In part, Streetblog SF asks:
[…] If the tunnel is opened and the F-Market and Wharves/E-Embarcadero streetcar line gets that far, isn’t it time to start thinking about it in a different way? Yes, it will always be a line popular with tourists. But, from Streetsblog’s perspective, it is also a line that isn’t living up to its full potential.
We first asked this question back in 2009–is it time to think about converting the F-Market and Wharves into a modern streetcar line? It’s not as if it would take much effort: the acquisition of some light weight, low-floor streetcars is really all it would take (admittedly, these projects do have a way of getting more complicated). Back then, Streetsblog was commenting on the nearly $2 million it cost to renovate one of the historic trolley cars and whether that really made sense.
What’s more, Streetsblog goes on to note, more modern streetcars could allow for low-floor boarding, adding, “Of course, if SFMTA does buy low-floor streetcars, it should apply San Francisco’s “transit first” policy and give the new streetcars signal preemption on Market Street, something that isn’t currently done on any of SFMTA’s surface lines.”

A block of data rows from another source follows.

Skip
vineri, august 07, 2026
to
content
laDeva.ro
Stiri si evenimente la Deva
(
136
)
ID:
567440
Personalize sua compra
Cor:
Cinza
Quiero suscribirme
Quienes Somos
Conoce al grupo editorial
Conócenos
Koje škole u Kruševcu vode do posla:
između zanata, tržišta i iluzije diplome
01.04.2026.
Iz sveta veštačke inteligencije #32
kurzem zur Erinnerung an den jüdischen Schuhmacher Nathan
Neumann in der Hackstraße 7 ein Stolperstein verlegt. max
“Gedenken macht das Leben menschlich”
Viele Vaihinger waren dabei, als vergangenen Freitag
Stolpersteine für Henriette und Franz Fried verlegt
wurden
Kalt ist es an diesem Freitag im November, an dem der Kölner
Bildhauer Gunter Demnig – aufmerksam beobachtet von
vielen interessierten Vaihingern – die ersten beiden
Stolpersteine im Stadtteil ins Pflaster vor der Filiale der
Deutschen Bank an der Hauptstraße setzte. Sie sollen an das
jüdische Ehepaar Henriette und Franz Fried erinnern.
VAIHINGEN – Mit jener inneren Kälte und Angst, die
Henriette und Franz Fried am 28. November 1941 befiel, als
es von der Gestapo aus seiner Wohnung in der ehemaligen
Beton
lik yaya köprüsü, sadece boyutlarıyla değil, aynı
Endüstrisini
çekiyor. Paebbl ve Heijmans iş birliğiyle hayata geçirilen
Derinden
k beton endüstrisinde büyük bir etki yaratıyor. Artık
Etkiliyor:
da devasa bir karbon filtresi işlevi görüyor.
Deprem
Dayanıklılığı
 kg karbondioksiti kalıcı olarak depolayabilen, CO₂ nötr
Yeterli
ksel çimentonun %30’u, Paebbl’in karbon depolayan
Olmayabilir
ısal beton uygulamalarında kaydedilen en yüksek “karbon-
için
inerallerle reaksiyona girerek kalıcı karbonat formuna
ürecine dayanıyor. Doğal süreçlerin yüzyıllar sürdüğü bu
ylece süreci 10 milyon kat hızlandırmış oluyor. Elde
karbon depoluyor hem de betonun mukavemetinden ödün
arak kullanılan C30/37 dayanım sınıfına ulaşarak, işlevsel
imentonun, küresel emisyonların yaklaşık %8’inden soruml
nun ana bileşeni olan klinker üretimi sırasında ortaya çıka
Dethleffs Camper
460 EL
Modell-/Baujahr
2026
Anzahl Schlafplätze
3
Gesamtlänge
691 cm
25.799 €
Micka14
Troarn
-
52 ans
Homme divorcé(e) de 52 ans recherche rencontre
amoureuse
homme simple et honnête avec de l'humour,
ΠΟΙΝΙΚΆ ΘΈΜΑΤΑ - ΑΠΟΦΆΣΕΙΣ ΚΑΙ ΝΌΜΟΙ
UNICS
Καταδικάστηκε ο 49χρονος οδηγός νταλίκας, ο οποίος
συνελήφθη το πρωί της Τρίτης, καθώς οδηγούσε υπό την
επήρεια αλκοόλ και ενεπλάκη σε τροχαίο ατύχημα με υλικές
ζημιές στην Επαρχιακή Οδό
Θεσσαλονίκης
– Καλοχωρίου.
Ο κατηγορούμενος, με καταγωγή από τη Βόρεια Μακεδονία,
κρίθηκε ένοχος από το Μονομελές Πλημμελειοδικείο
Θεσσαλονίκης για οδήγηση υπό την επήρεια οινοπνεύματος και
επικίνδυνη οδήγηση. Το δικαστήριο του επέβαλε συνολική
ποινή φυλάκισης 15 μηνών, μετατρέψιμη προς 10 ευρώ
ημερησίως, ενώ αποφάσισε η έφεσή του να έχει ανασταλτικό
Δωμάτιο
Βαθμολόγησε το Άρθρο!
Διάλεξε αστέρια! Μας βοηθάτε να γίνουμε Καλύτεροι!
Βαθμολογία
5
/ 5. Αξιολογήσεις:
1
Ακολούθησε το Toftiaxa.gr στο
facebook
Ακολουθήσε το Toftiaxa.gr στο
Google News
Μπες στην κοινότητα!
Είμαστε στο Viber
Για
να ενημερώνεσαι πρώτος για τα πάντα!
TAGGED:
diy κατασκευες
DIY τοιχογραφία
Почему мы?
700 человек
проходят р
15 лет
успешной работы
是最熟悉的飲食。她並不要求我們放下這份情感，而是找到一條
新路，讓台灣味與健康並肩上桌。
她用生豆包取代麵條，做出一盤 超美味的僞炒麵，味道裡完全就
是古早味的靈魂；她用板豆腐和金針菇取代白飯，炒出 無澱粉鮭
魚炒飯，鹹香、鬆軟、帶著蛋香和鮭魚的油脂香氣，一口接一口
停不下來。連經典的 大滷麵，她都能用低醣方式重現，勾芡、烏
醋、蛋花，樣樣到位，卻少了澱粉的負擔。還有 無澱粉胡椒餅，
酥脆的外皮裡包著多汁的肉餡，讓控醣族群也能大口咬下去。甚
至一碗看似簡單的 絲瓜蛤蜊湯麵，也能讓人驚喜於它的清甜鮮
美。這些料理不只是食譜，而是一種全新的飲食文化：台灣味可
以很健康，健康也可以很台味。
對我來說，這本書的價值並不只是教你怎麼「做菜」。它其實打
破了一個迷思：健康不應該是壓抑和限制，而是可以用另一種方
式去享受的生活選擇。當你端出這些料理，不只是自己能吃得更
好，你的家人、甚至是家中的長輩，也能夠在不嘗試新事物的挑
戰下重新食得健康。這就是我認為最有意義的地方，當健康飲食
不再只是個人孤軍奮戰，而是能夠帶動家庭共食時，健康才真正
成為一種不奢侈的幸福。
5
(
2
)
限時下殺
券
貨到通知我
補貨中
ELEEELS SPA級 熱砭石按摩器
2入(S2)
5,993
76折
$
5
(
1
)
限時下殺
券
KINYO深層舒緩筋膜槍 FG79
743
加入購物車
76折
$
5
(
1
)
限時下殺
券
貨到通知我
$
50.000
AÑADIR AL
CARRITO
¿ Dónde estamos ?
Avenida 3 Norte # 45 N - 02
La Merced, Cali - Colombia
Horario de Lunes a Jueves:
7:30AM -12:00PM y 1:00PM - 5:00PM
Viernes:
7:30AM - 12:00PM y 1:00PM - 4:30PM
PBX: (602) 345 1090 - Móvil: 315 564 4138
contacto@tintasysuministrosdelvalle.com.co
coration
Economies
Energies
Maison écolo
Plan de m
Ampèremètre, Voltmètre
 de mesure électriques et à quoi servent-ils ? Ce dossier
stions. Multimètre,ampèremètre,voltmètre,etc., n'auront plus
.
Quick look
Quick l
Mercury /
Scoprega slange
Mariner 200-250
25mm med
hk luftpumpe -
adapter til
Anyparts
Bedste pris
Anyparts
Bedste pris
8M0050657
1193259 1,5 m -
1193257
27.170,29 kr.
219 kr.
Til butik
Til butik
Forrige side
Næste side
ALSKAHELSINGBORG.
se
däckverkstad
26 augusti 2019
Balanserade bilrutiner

However, Rick Laubscher, president of Market Street Railway, the nonprofit group that supports SFMTA in its operation of the historic streetcars and cable cars, tells us that the heritage streetcars are great and only getting better.
He responds: “25,000 riders a day. The most successful traditional streetcar operation in America. Active plans underway to speed trips along Market Street through stop consolidation and cashless boarding. Doesn’t seem busted to me.”
What do you think? Should the old streetcars be mixed in with newer cars? Kept as-is? Or—sob—put out to pasture?